Tuesday, Feb. 01, 2011

Emomali Rahmon

Since 1992, just a year after its independence, the small Central Asian state of Tajikistan has been governed by Emomali Rahmon. The former Soviet apparatchik came to power at the onset of a bloody civil war in the country, pitting a faction led by Islamists against a ruling bloc of more secular, Russian-backed forces, among them Rahmon. Tens of thousands died, but Rahmon came out victorious, and, as with leaders of other regimes in Central Asia, he has justified his authoritarianism in part as a hedge against the threat of extremist radicals. But experts describe Rahmon's Tajikistan as poor and lawless and a key conduit for opium from neighboring Afghanistan.

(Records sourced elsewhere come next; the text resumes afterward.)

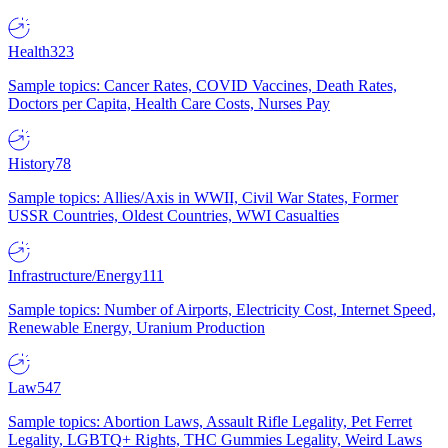
Health
323
Sample topics: Cancer Rates, COVID Vaccines, Death Rates,
Doctors per Capita, Health Care Costs, Nurses Pay
History
78
Sample topics: Allies/Axis in WWII, Civil War States, Former
USSR Countries, Oldest Countries, WWI Casualties
Infrastructure/Energy
111
Sample topics: Number of Airports, Electricity Cost, Internet Speed,
Renewable Energy, Uranium Production
Law
547
Sample topics: Abortion Laws, Assault Rifle Legality, Pet Ferret
Legality, LGBTQ+ Rights, THC Gummies Legality, Weird Laws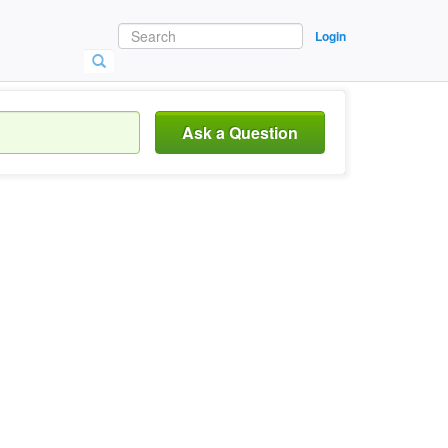
Login
Ask a Question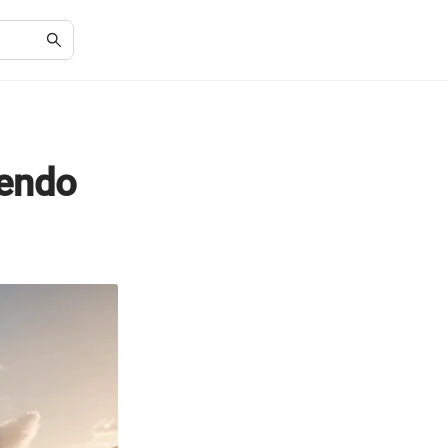
tendo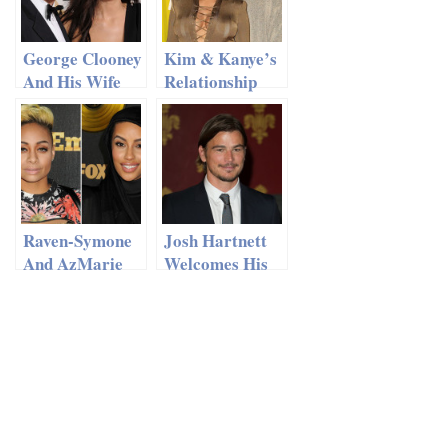
George Clooney
Kim & Kanye’s
And His Wife
Relationship
Amal Are
Might Be In A
Moving To
Slump
England
Raven-Symone
Josh Hartnett
And AzMarie
Welcomes His
Livingston
First Child
Checked Into
With Tamsin
Splitsville
Egerton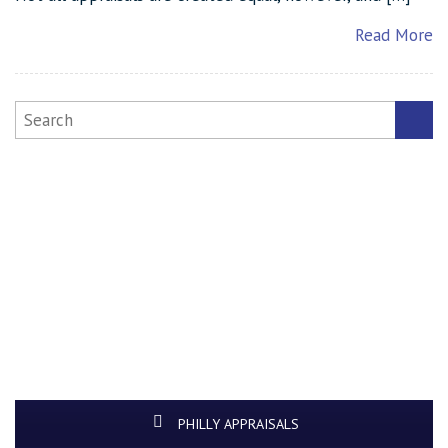
Read More
PHILLY APPRAISALS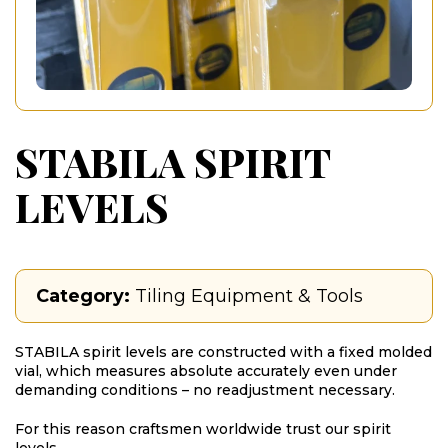
STABILA SPIRIT
LEVELS
Category:
Tiling Equipment & Tools
STABILA spirit levels are constructed with a fixed molded
vial, which measures absolute accurately even under
demanding conditions – no readjustment necessary.
For this reason craftsmen worldwide trust our spirit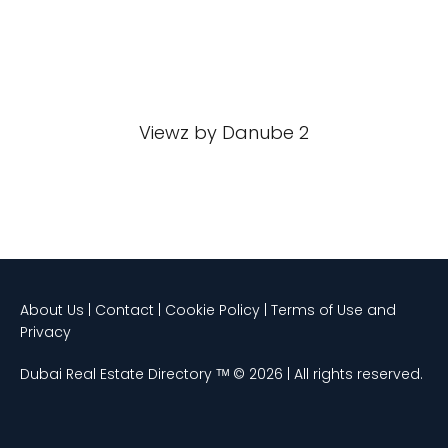
Viewz by Danube 2
About Us | Contact | Cookie Policy | Terms of Use and
Privacy
Dubai Real Estate Directory ᵀᴹ © 2026 | All rights reserved.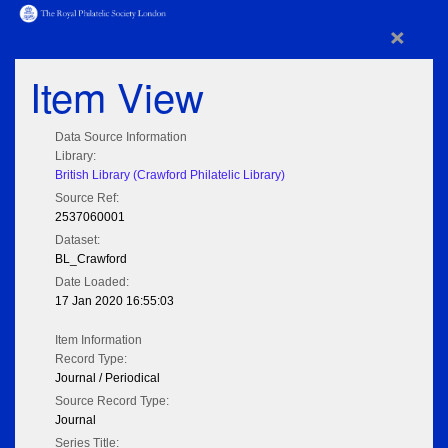
×
Item View
Data Source Information
Library:
British Library (Crawford Philatelic Library)
Source Ref:
2537060001
Dataset:
BL_Crawford
Date Loaded:
17 Jan 2020 16:55:03
Item Information
Record Type:
Journal / Periodical
Source Record Type:
Journal
Series Title: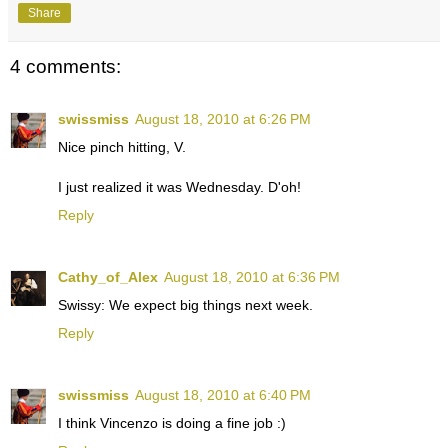
Share
4 comments:
swissmiss
August 18, 2010 at 6:26 PM
Nice pinch hitting, V.
I just realized it was Wednesday. D'oh!
Reply
Cathy_of_Alex
August 18, 2010 at 6:36 PM
Swissy: We expect big things next week.
Reply
swissmiss
August 18, 2010 at 6:40 PM
I think Vincenzo is doing a fine job :)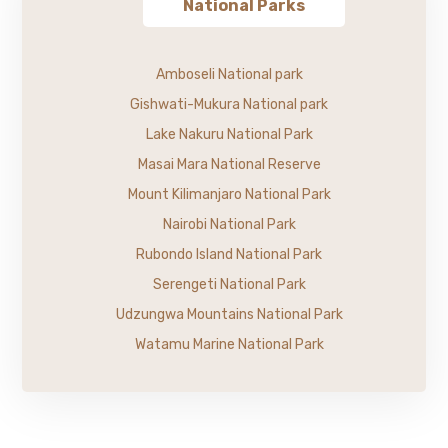
National Parks
Amboseli National park
Gishwati-Mukura National park
Lake Nakuru National Park
Masai Mara National Reserve
Mount Kilimanjaro National Park
Nairobi National Park
Rubondo Island National Park
Serengeti National Park
Udzungwa Mountains National Park
Watamu Marine National Park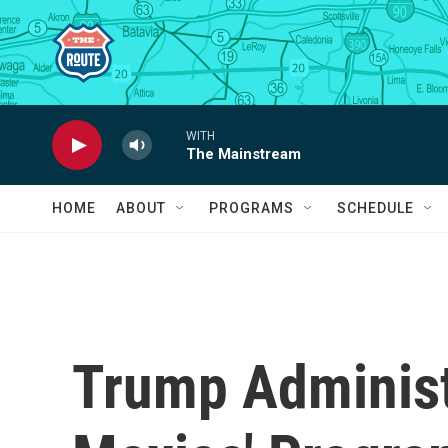
Skip to main content
WITH
The Mainstream
HOME
ABOUT
PROGRAMS
SCHEDULE
Trump Administr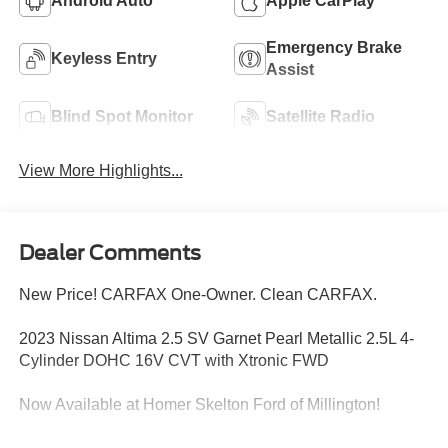
Android Auto
Apple CarPlay
Emergency Brake
Keyless Entry
Assist
Blind Spot Monitor
Satellite Radio
View More Highlights...
Dealer Comments
New Price! CARFAX One-Owner. Clean CARFAX.
2023 Nissan Altima 2.5 SV Garnet Pearl Metallic 2.5L 4-
Cylinder DOHC 16V CVT with Xtronic FWD
Now Available at Homer Skelton Ford of Millington!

After the financial recession hit the wealthier nations of Russia and Kazakhstan, tens of thousands of Tajik workers — whose remittances form the lifeblood of the Tajik economy — went home to poverty-racked villages. In this climate, observers report the revitalizing of a long-dormant Islamist insurgency, backed in part with the arrival of fighters who once dwelled in Pakistan's tribal areas. All the while, Rahmon continues to govern Tajikistan as his personal fief, his family the beneficiaries of years of graft. His government may still stand, but dark clouds hover over the future of Rahmon's Tajikistan.